Anne. Finally, you are currently completing a new collection invited by an independent Scottish publisher. Can we hear a little about that?
Cáit On 24 of February 2022, I was admitted to hospital and very quickly progressed to being diagnosed with two forms of cancer. It has been a deeply life altering experience and the stages of the process of my cancer – the initial devastation, the invasive surgery and the physically and emotionally challenging aspects of chemotherapy have been markers throughout the year. That date, in February, coincided with the invasion of Ukraine. The television screens in hospital on the date of my admission and throughout my subsequent treatments, were filled with the plight of the Ukrainian people, and, for me, this acted as a kind of lens, a perspective through which to understand my own condition, which no matter how tough it has been, has been nothing compared to the physical and emotional traumas visited upon people caught up in Putin’s colonial actions.
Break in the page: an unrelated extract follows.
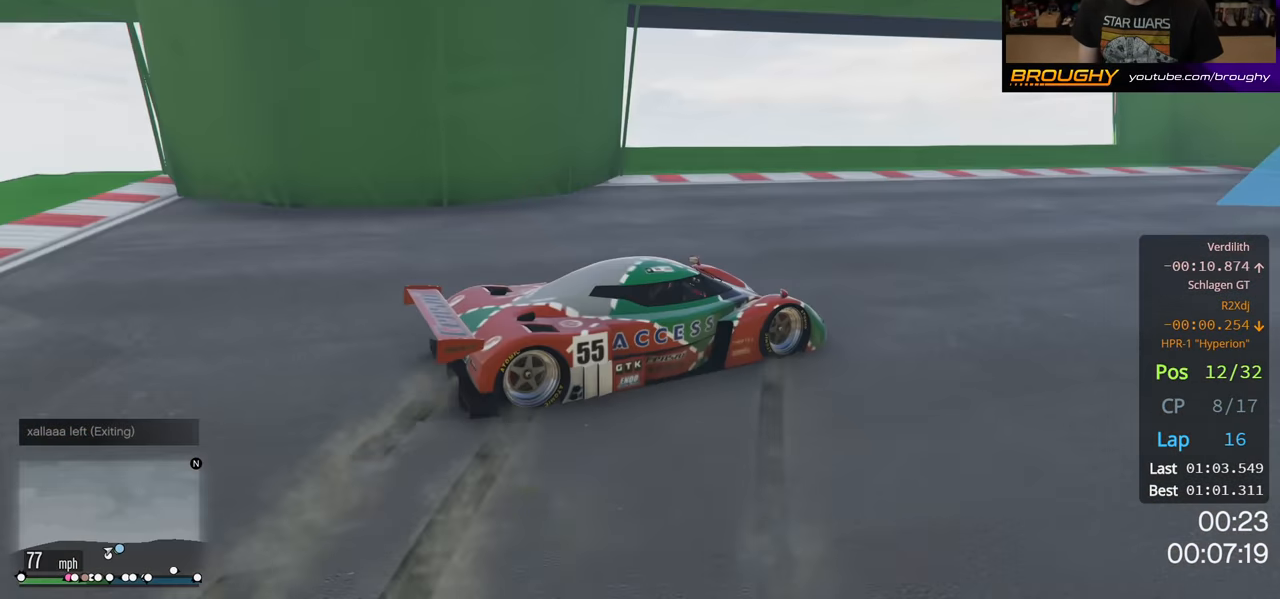
{"buttons": ["R2"], "left_stick": "left", "right_stick": "down-right", "events": [[166, "L2", "up"], [166, "right_stick", "down-right"], [200, "left_stick", "down-left"], [300, "left_stick", "left"], [433, "R2", "down"]]}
The poetry that has flowed from this strange entwining and growth of empathy through being more aware of pain, is the central core of this new collection. I’m hopeful it will speak to people (including those prospective publishers) out of those more general themes; the specifics of the war and of having cancer, yes, but also more deeply, what does it mean to connect through common understandings of physical frailty, and of loss and fear; to stop living as if in parallel with others? This would be the work I hope those poems might do, reaching out into our hearts, which, after all, want to beat, to live, and we can’t do that alone.
Cáit O’Neill McCullagh & Sinéad McLure’s chapbook The songs I sing are sisters is published by Dreich ISBN 978 1873412 57 2. Cáit is now preparing a new collection for Drunk Muse, which will be published later this year.